The neural causes of most complex behaviors are still not understood. It is thought that much of this is due to the fact that complex behavior depends on distributed neural control. Disruption in this causal web can produce effects that are difficult to trace back to their origin. Against this background, the finding that focal lesions of the ventromedial prefrontal cortex could lead to immoral and even criminal behavior has generated considerable interest. While a number of rare cases have now been described in which a focal lesion caused criminality, these are neither very consistent (the lesions occur in several different anatomical locations) nor at all reliable (only a small fraction of patients, for any lesion location, showed criminal behavior). To explain the effects of a lesion on criminal behavior, one needs to understand what it is that the lesion does to the rest of the brain. A network-level understanding of lesion effects is now provided by the new study of Darby and colleagues. In this study, all lesions were functionally connected to the same network of brain regions. This criminality-associated connectivity pattern was unique compared with lesions causing four other neuropsychiatric syndromes.
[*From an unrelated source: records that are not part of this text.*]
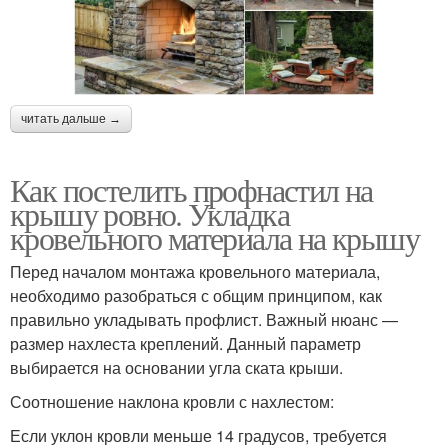
читать дальше →
Как постелить профнастил на
крышу ровно. Укладка
кровельного материала на крышу
Перед началом монтажа кровельного материала,
необходимо разобраться с общим принципом, как
правильно укладывать профлист. Важный нюанс —
размер нахлеста креплений. Данный параметр
выбирается на основании угла ската крыши.
Соотношение наклона кровли с нахлестом:
Если уклон кровли меньше 14 градусов, требуется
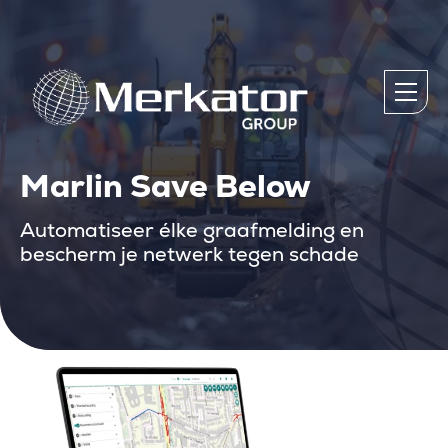
Marlin Save Below
Automatiseer élke graafmelding en
bescherm je netwerk tegen schade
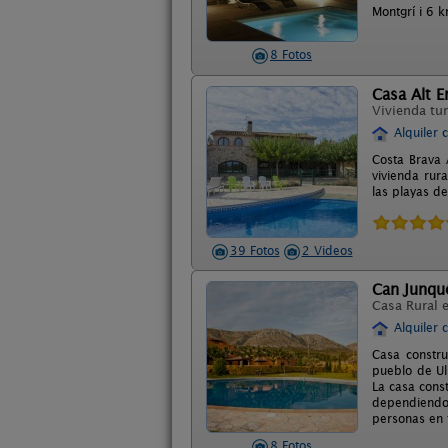
Montgrí i 6 k
8 Fotos
Casa Alt 
Vivienda tur
Alquiler 
Costa Brava 
vivienda rur
las playas d
39 Fotos
2 Videos
Can Junqu
Casa Rural 
Alquiler 
Casa constr
pueblo de Ul
La casa cons
dependiendo
personas en t
8 Fotos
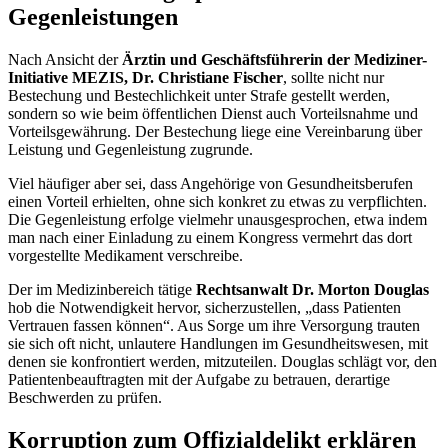
Gegenleistungen
Nach Ansicht der
Ärztin und Geschäftsführerin der Mediziner-
Initiative MEZIS,
Dr. Christiane Fischer
, sollte nicht nur
Bestechung und Bestechlichkeit unter Strafe gestellt werden,
sondern so wie beim öffentlichen Dienst auch Vorteilsnahme und
Vorteilsgewährung. Der Bestechung liege eine Vereinbarung über
Leistung und Gegenleistung zugrunde.
Viel häufiger aber sei, dass Angehörige von Gesundheitsberufen
einen Vorteil erhielten, ohne sich konkret zu etwas zu verpflichten.
Die Gegenleistung erfolge vielmehr unausgesprochen, etwa indem
man nach einer Einladung zu einem Kongress vermehrt das dort
vorgestellte Medikament verschreibe.
Der im Medizinbereich tätige
Rechtsanwalt
Dr.
Morton
Douglas
hob die Notwendigkeit hervor, sicherzustellen, „dass Patienten
Vertrauen fassen können“. Aus Sorge um ihre Versorgung trauten
sie sich oft nicht, unlautere Handlungen im Gesundheitswesen, mit
denen sie konfrontiert werden, mitzuteilen.
Douglas
schlägt vor, den
Patientenbeauftragten mit der Aufgabe zu betrauen, derartige
Beschwerden zu prüfen.
Korruption zum Offizialdelikt erklären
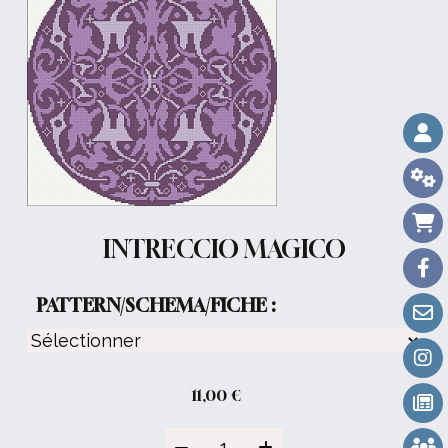
INTRECCIO MAGICO
PATTERN/SCHEMA/FICHE :
11,00
€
The network includes regions involved in morality, value-based decision making, and theory of mind, but not regions involved in cognitive control or empathy. Finally, the results were replicated in a separate cohort of 23 cases in which a temporal relationship between brain lesions and criminal behavior was implied but not definitive. The results suggest that lesions in criminals occur in different brain locations but localize to a unique resting state network, providing insight into the neurobiology of criminal behavior.

 

Darby RR, Horn A, Cushman F and Fox MD: Lesion network localization of criminal behavior. Proc. Natl. Acad. Sci. USA  [Epub ahead of print, Dec. 18, 2017; doi: 10.1073/pnas.1706587115.]